┌──

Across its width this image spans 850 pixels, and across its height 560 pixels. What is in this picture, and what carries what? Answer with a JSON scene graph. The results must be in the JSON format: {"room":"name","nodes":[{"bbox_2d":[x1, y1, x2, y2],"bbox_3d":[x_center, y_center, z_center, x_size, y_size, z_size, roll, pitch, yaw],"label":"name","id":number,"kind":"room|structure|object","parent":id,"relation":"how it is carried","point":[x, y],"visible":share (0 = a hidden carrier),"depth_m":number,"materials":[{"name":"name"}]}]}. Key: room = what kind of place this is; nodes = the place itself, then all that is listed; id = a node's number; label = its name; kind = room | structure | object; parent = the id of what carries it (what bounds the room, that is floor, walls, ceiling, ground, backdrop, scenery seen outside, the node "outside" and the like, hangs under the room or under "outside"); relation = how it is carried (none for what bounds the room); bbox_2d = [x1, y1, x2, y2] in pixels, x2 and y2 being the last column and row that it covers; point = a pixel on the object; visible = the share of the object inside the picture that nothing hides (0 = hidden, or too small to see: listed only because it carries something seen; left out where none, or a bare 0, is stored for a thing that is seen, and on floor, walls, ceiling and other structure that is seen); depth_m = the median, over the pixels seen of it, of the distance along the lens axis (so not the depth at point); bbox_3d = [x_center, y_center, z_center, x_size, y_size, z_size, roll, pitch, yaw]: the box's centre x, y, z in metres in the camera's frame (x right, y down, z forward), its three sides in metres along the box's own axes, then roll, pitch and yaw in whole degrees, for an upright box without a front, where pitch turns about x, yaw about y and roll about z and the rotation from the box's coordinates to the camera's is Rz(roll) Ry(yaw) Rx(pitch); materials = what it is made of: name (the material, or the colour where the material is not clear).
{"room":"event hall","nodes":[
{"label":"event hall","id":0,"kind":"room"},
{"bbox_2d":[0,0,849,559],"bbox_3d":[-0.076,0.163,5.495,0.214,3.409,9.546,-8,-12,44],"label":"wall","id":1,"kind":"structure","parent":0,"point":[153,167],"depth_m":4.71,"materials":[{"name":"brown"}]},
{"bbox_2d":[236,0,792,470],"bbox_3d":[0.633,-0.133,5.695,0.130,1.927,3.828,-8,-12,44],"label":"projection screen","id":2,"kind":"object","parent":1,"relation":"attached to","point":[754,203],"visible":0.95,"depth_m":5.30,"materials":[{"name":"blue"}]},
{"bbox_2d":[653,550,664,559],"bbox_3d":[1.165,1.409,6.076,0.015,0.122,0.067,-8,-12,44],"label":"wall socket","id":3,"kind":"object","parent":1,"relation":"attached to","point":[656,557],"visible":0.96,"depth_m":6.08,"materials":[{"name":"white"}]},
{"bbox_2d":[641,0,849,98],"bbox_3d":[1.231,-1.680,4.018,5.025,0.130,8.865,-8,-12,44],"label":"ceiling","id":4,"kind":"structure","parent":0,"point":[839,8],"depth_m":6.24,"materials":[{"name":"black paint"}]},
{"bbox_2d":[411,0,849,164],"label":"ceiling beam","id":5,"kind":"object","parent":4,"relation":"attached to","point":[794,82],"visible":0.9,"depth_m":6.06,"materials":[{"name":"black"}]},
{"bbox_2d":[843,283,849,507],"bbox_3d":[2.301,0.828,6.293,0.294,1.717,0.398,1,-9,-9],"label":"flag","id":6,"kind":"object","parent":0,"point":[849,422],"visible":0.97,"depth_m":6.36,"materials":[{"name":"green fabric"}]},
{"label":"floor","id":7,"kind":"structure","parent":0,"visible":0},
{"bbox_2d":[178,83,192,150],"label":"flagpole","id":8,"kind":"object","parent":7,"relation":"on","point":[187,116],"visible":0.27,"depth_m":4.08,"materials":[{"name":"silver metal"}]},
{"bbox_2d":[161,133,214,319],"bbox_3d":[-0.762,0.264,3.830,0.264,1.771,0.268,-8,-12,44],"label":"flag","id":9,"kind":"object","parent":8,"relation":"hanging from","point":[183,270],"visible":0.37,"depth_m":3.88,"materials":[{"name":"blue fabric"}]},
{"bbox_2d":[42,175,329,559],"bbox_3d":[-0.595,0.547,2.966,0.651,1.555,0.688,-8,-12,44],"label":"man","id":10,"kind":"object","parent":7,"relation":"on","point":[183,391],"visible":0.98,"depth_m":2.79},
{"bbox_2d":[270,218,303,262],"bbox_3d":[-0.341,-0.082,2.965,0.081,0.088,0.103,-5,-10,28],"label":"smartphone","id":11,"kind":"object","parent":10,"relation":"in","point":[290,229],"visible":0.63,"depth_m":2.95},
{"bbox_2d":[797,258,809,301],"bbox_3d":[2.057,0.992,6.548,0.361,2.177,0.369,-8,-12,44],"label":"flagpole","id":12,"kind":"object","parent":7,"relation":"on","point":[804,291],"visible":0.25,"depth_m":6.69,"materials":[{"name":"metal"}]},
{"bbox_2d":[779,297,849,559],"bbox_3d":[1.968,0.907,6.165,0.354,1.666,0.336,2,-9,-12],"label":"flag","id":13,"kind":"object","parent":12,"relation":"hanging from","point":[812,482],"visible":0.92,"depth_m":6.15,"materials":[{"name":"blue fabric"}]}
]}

└──
┌──

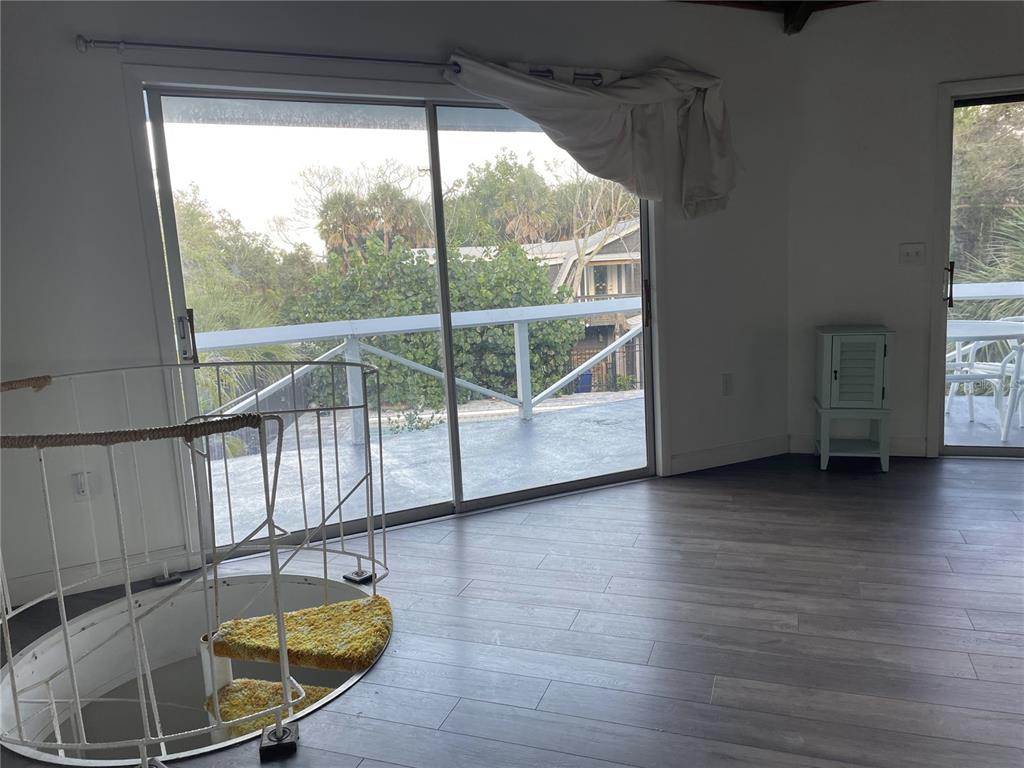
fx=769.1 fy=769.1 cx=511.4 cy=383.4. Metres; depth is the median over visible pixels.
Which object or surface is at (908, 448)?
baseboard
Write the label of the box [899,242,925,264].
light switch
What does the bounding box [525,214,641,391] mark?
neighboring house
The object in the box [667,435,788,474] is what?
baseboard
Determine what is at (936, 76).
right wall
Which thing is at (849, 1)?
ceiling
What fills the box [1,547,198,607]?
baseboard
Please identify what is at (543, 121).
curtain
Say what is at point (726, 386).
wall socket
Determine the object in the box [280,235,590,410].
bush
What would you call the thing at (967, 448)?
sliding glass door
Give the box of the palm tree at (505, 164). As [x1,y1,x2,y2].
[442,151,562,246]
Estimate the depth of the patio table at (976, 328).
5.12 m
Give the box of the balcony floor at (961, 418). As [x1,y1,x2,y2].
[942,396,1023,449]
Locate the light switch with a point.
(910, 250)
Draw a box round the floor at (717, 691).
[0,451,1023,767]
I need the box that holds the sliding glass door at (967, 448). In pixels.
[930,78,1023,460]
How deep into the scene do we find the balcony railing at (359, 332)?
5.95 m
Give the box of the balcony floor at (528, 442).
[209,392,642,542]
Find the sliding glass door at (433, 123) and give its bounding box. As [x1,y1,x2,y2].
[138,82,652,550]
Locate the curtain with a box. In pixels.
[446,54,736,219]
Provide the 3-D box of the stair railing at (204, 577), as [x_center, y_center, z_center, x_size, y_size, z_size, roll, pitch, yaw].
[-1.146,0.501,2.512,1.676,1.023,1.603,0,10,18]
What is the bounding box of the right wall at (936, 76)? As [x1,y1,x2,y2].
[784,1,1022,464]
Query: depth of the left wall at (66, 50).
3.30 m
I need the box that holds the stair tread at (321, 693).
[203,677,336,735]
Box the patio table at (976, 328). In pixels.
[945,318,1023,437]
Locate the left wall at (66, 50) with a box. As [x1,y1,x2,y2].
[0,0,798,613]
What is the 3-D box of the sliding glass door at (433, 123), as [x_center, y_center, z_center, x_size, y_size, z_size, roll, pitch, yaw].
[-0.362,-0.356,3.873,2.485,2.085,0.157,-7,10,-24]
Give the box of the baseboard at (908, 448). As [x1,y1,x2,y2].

└──

- TRY IT -
Only the lines from the one containing "What is the 3-D" through the one containing "Give the box of the baseboard" are to be retyped, both boundary lines included, with no other material.

- SOLVED PROBLEM -
What is the 3-D box of the sliding glass door at (433, 123), as [x_center, y_center, z_center, x_size, y_size, z_size, roll, pitch, yaw].
[-0.362,-0.356,3.873,2.485,2.085,0.157,-7,10,-24]
Give the box of the baseboard at (908, 448). As [x1,y1,x2,y2].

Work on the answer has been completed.